◆ INSTRUCTIONS FOR THE TASK ◆
In the lines from the start through the line containing "Decorate that parameter", substitute "argument" for every "parameter" and leave all else unchanged. Return only those lines, without the pictures.
# # # # # # #
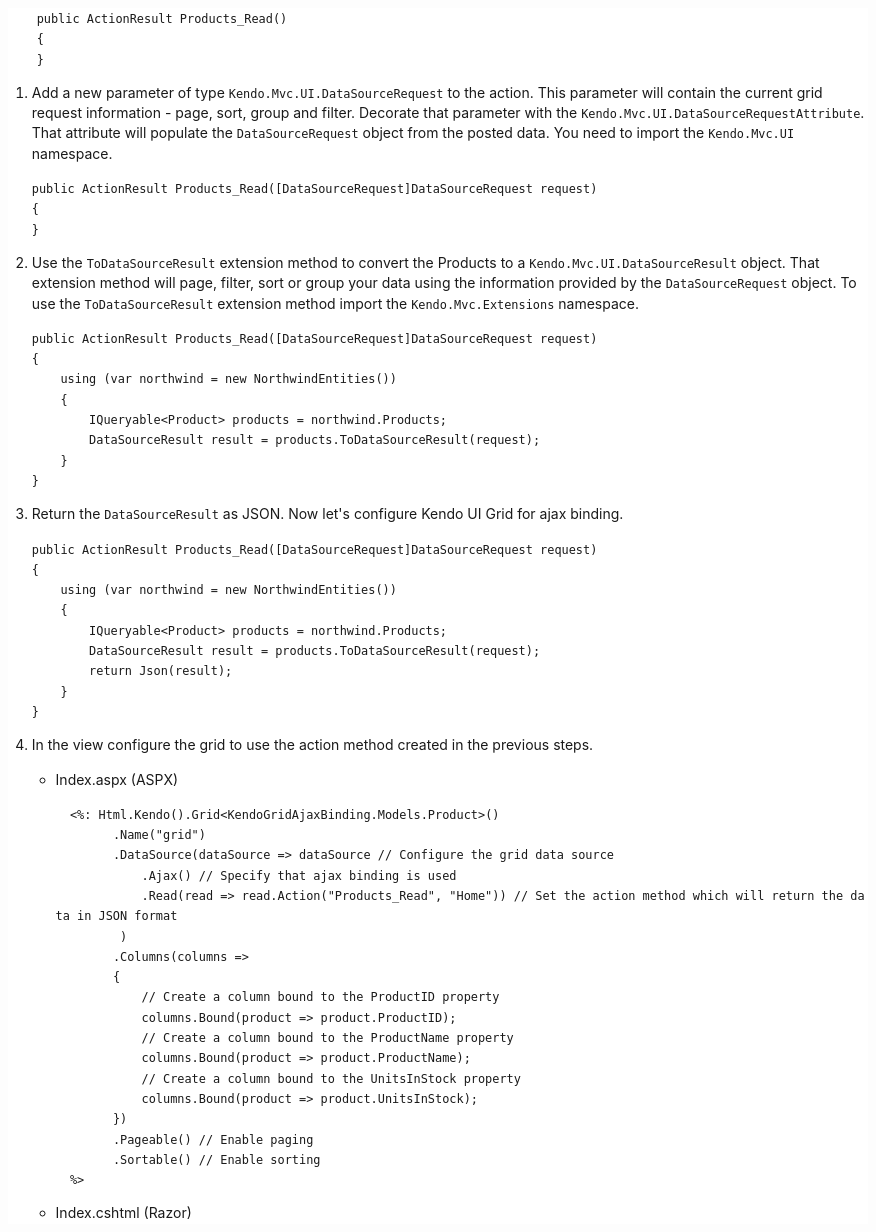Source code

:         public ActionResult Products_Read()
        {
        }
1.  Add a new parameter of type `Kendo.Mvc.UI.DataSourceRequest` to the action. This parameter will contain the current grid request information - page, sort, group and filter.
Decorate that parameter with the `Kendo.Mvc.UI.DataSourceRequestAttribute`. That attribute will populate the `DataSourceRequest` object from the posted data. You need to import the `Kendo.Mvc.UI` namespace.

        public ActionResult Products_Read([DataSourceRequest]DataSourceRequest request)
        {
        }
1.  Use the `ToDataSourceResult` extension method to convert the Products to a `Kendo.Mvc.UI.DataSourceResult` object. That extension method will page, filter, sort or group your data using the information provided by the
`DataSourceRequest` object. To use the `ToDataSourceResult` extension method import the `Kendo.Mvc.Extensions` namespace.

        public ActionResult Products_Read([DataSourceRequest]DataSourceRequest request)
        {
            using (var northwind = new NorthwindEntities())
            {
                IQueryable<Product> products = northwind.Products;
                DataSourceResult result = products.ToDataSourceResult(request);
            }
        }
1.  Return the `DataSourceResult` as JSON. Now let's configure Kendo UI Grid for ajax binding.

        public ActionResult Products_Read([DataSourceRequest]DataSourceRequest request)
        {
            using (var northwind = new NorthwindEntities())
            {
                IQueryable<Product> products = northwind.Products;
                DataSourceResult result = products.ToDataSourceResult(request);
                return Json(result);
            }
        }
1.  In the view configure the grid to use the action method created in the previous steps.
    - Index.aspx (ASPX)

            <%: Html.Kendo().Grid<KendoGridAjaxBinding.Models.Product>()
                  .Name("grid")
                  .DataSource(dataSource => dataSource // Configure the grid data source
                      .Ajax() // Specify that ajax binding is used
                      .Read(read => read.Action("Products_Read", "Home")) // Set the action method which will return the data in JSON format
                   )
                  .Columns(columns =>
                  {
                      // Create a column bound to the ProductID property
                      columns.Bound(product => product.ProductID);
                      // Create a column bound to the ProductName property
                      columns.Bound(product => product.ProductName);
                      // Create a column bound to the UnitsInStock property
                      columns.Bound(product => product.UnitsInStock);
                  })
                  .Pageable() // Enable paging
                  .Sortable() // Enable sorting
            %>
    - Index.cshtml (Razor)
# # # # # # #
◆ ANSWER SPACE ◆
Source code

:         public ActionResult Products_Read()
        {
        }
1.  Add a new argument of type `Kendo.Mvc.UI.DataSourceRequest` to the action. This argument will contain the current grid request information - page, sort, group and filter.
Decorate that argument with the `Kendo.Mvc.UI.DataSourceRequestAttribute`. That attribute will populate the `DataSourceRequest` object from the posted data. You need to import the `Kendo.Mvc.UI` namespace.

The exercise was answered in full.